Reader Loren Siebert writes: “I wonder if the discovery process will include how many motor vehicles the state of CA has purchased and operates.” And Nick Fenton at DTT Buzz has suggestions for more litigation (Sept. 20).

More: Lockyer “is unlikely to win” the suit, according to legal experts interviewed, especially since “a similar case brought by California and other states against utilities companies in 2004 failed in the courts”. “Even with a small chance of success, environmental advocates say the new legal action is useful and necessary”, one reason being “to pressure carmakers”. “I hope that automakers realise this will be the first of a series of lawsuits,” says Jim Marston of Environmental Defense. (Roxanne Khamsi, “California faces uphill battle on car emissions”, New Scientist, Sept. 22). EconBrowser (Sept. 24):

…the key question in my mind is not the extent to which reducing greenhouse emissions from vehicles may be a good idea, but rather whether, under previously existing U.S. law, it has been lawful to manufacture cars that emit carbon dioxide. I submit that it has, and if a judge somewhere now creatively determines that a company can be punished for such perfectly lawful behavior, then I fear that America is no longer a nation ruled by law, but rather ruled at the whim of whatever those currently wielding power happen to think might be a good idea.

Yet more: Brian Doherty, Reason “Hit and Run”, Sept. 21.

Ayaan Hirsi Ali in America

George Will profiles the brave Muslim feminist, which would be worthy of mention even if it didn’t lead off with this anecdote:

“While her security contingent waits outside the Georgetown restaurant, Ayaan Hirsi Ali orders what the menu calls “raw steak tartare.” Amused by the redundancy, she speculates that it is intended to immunize the restaurant against lawyers, should a customer be discommoded by that entree. She has been in America only two weeks. She is a quick study.”

See also Nov. 11, 2004; AEI, Aug. 28.

Wal-Mart sued for CDs’ naughty words

Speaking of class actions without cognizable causation: Wal-Mart refuses to sell albums that contain foul language, but a Tool CD that didn’t have the Tipper-Gore “Parental Advisory” label slipped through the cracks (as did another album with a song that had the phrase “menage-a-trois” in the lyrics).
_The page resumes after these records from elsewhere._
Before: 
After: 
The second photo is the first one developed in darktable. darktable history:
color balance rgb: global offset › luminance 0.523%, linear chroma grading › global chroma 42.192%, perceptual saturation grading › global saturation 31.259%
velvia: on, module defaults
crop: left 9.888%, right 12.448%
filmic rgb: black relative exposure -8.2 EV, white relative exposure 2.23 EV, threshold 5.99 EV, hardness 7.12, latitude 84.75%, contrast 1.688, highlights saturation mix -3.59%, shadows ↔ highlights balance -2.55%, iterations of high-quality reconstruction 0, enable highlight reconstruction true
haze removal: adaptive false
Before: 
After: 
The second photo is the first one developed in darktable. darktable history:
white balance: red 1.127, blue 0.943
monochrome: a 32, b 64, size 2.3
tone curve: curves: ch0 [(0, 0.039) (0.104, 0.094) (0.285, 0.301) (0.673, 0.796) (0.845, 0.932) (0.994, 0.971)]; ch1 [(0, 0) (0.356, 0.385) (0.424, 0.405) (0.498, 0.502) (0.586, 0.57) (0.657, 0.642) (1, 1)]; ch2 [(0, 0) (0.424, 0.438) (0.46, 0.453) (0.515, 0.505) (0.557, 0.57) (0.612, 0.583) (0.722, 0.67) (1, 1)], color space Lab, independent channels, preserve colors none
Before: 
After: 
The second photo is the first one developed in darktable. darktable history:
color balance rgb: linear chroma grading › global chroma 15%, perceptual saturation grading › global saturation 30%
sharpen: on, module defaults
This is supposedly grounds for a class action lawsuit, but it’s really just a legalized extortion attempt, since if the court certifies the class, it will cost Wal-Mart about as much to defend the case as it would to just pay the plaintiffs’ attorneys a nuisance settlement. (I presume they’ve sued The plaintiffs will be disappointed because they failed to sue beneath the Class Action Fairness Act $5 million jurisdictional requirement to keep the case in judicial hellhole Cook County; the case is thus almost certain to be removed to federal court, and the federal appellate courts for Chicago scrutinize class action settlements too closely for the hit-and-run plaintiffs’ bar’s comfort.)

Even plaintiffs’ attorney David Fish is appalled at the blatant misuse of consumer fraud laws. Professor Childs isn’t impressed, either, and Peter Lattman comments.